There’s no doubt that the majority of people in their twenties have felt the encroaching pressure of dating and marriage at some point or another. Social media, and in some cases scripture, lead us to believe that romance is a real life fairy tale. Yet, what’s really fantasy is the notion that because you’ve been obedient you are entitled to something, or rather someone, from God. Finding the perfect partner isn’t a missing variable in the equation to self-fulfillment. Solely through communion with Christ will our unquenchable desire for completeness be satiated under His veil.
Culture has skewed our idea of relationships so drastically that we are faced with distorted ambiguity as to what a wholesome relationship should even look like. Media portrays dating as a series of self-advancing moves like a game of chess and what’s worse, singleness as the freedom to “play the game” without lasting consequences. Cracking the code of dating has even penetrated Christian circles, making it paramount to define the infamous gray area. Although done out of good intentions, our focus on figuring out “the feels” has been exaggerated so much that the meaningful purposes of pre-marital relationships are buried beneath socially constructed institutions. Here on our “marriage mill on the hill” we deal with an entirely different, but nonetheless crippling, view of romance.
When the implications of a southern, conservative, Christian college, are mixed together, the accidental product is desperation and anxiousness, leaving maturing adults with complexes because you're not engaged—at 20. Considering such factors, one would imagine Covenant the perfect dating environment, which might be valid, but these factors lend to a campus addicted to achieving the alleged superlative relationship. Unmerited feelings of inadequacy stem from the idea of imperative companionship that we’ve exacerbated that rarely parallel reality. If we sought after the Lord as much as we cared about whom we’re going to dance with at Jazz on the Overlook or grab coffee with at Starbucks, our campus community paradigms would probably shift dramatically.
My assertions are not contrary to the provision of the Lord over relationships. He can and does powerfully lead, transforming people's lives through interpersonal influence. Moreover, as educated, capable young Christians we have an unbalanced, emphatic focus on romance and not enough of that same passion towards chasing our true one and only: Christ himself. A pursuit of marriage is natural, but oftentimes we lose sight of what we should be ultimately imitating through our relationships and where they should be pointing: to Christ alone.
By no means am I opposed to Christian dating, but am simply addressing a present pattern atop this mountain. Dating is sensational and holds necessary function, but that doesn’t make it a means to an end in marriage. By living alongside someone else you’re entering into a critical phase of self-exploration, learning more about the person you are as well as the personality of your significant other.
In scripture Christ calls us to take up spouses and cleave to them, but that’s contingent on our ability to wholeheartedly place him/her first in our minds, hearts, and deeds. Yet it seems that the weight of your wedding day is belittled with euphemisms like “ring by spring”—stripping the act of marriage down to a rite of passage similar to graduation. We are taught through scripture the severity of marriage and the arduous but redemptive conditions of covenantal love—so more than our secular counterparts we should understand why marriage is arguably the most important decision we’ll ever make.

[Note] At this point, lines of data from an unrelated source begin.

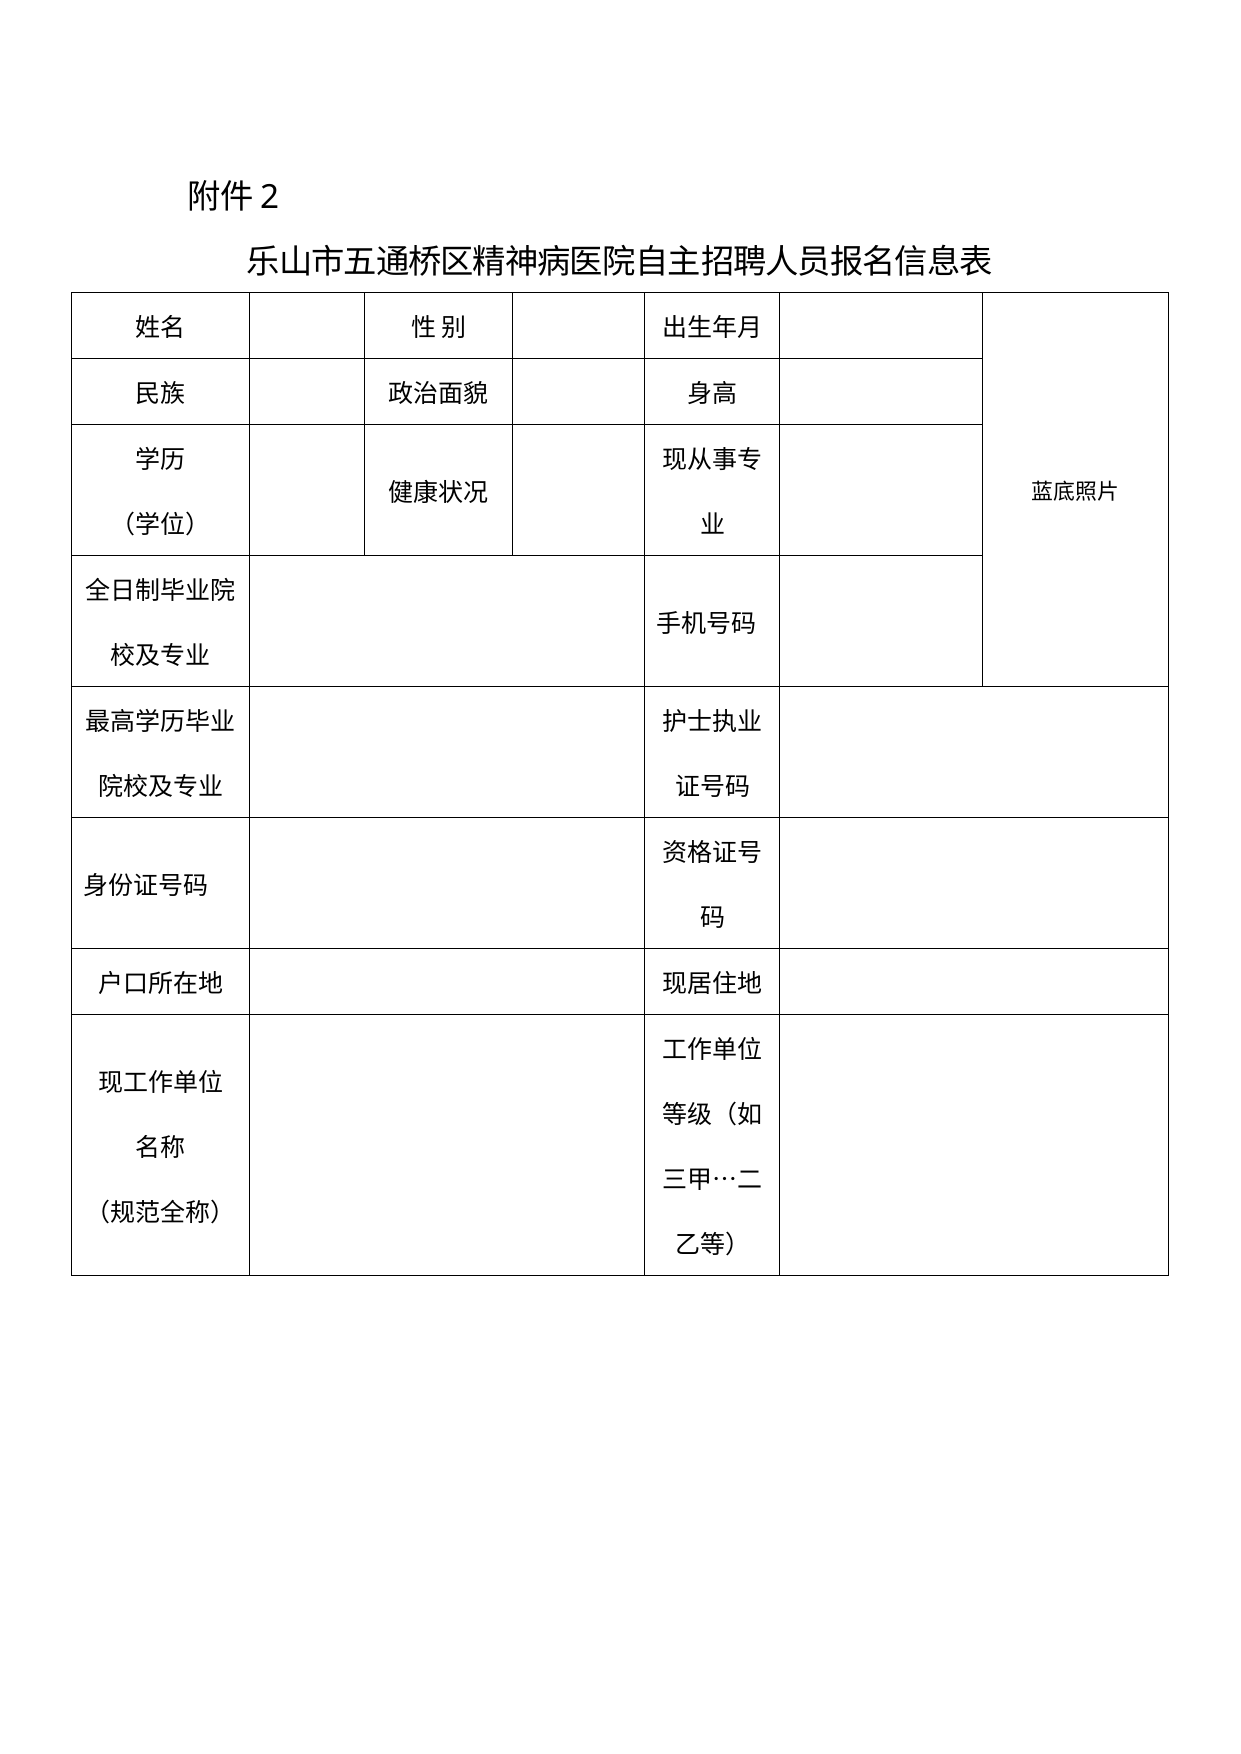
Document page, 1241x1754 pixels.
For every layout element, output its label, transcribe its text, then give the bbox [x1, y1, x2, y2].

table_cell [780, 818, 1168, 948]
table_header 性 别 [365, 293, 512, 358]
table_header 姓名 [72, 293, 249, 358]
table_cell [250, 359, 364, 424]
table_header 蓝底照片 [983, 293, 1168, 686]
table_cell [250, 425, 364, 555]
table_cell 身高 [645, 359, 779, 424]
table_cell [513, 425, 644, 555]
table_cell 最高学历毕业院校及专业 [72, 687, 249, 817]
table_cell 学历 （学位） [72, 425, 249, 555]
table_header [513, 293, 644, 358]
table_cell [780, 1015, 1168, 1275]
table_cell 民族 [72, 359, 249, 424]
text 附件2 [187, 162, 1053, 227]
table_cell 政治面貌 [365, 359, 512, 424]
table_cell 工作单位等级（如三甲…二乙等） [645, 1015, 779, 1275]
table_cell [780, 949, 1168, 1014]
table_header [780, 293, 982, 358]
table_cell [250, 818, 644, 948]
table_cell 现从事专业 [645, 425, 779, 555]
table_cell [250, 949, 644, 1014]
table_cell [250, 1015, 644, 1275]
table_cell 现居住地 [645, 949, 779, 1014]
table_header [250, 293, 364, 358]
table_cell 护士执业证号码 [645, 687, 779, 817]
table_cell 现工作单位 名称 （规范全称） [72, 1015, 249, 1275]
table_cell 健康状况 [365, 425, 512, 555]
text 乐山市五通桥区精神病医院自主招聘人员报名信息表 [187, 227, 1053, 292]
table_cell [250, 556, 644, 686]
table_cell [780, 556, 982, 686]
table_cell [780, 359, 982, 424]
table_cell [780, 425, 982, 555]
table_cell 手机号码 [645, 556, 779, 686]
table_cell 全日制毕业院校及专业 [72, 556, 249, 686]
table_cell [513, 359, 644, 424]
table_cell 户口所在地 [72, 949, 249, 1014]
table_cell [250, 687, 644, 817]
table_header 出生年月 [645, 293, 779, 358]
table_cell [780, 687, 1168, 817]
table_cell 资格证号码 [645, 818, 779, 948]
table_cell 身份证号码 [72, 818, 249, 948]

Regardless if you’re involved in a serious relationship or enjoying the independence of the single life, you shouldn’t be burdened with guilt because you don’t hear imminent wedding bells, and rightfully so.
The presence of an “off to the races” mentality persists as our Instagrams are littered with newly engaged couples every weekend, distracting us from priorities that the majority of college students naturally deal with, like school and work. We shouldn’t feel blasphemous, or selfish, for allotting our effort to such disciplines rather than frantically pursuing marriage. Of all the pressing issues during this season of our lives, marriage doesn’t have to be the haunting endgame of your college years.
Marriage is a beautiful reflection of God’s grace and love for us, so we should treat it with the authority that it holds. Young marriage can oftentimes do a great job emphasizing loyalty and trust. Yet we cannot lose sight of what the function of marriage is for us as Christians. Marriage isn’t the ultimate happy ending, but merely a vessel for furthering our ultimate sanctification. My charge is that we recognize that romantic relationships are a gift from God to represent His own pursuit of the Church, and we shouldn’t impress pseudo-Christian standards of successful relationships on something that was given to us as a gift of grace.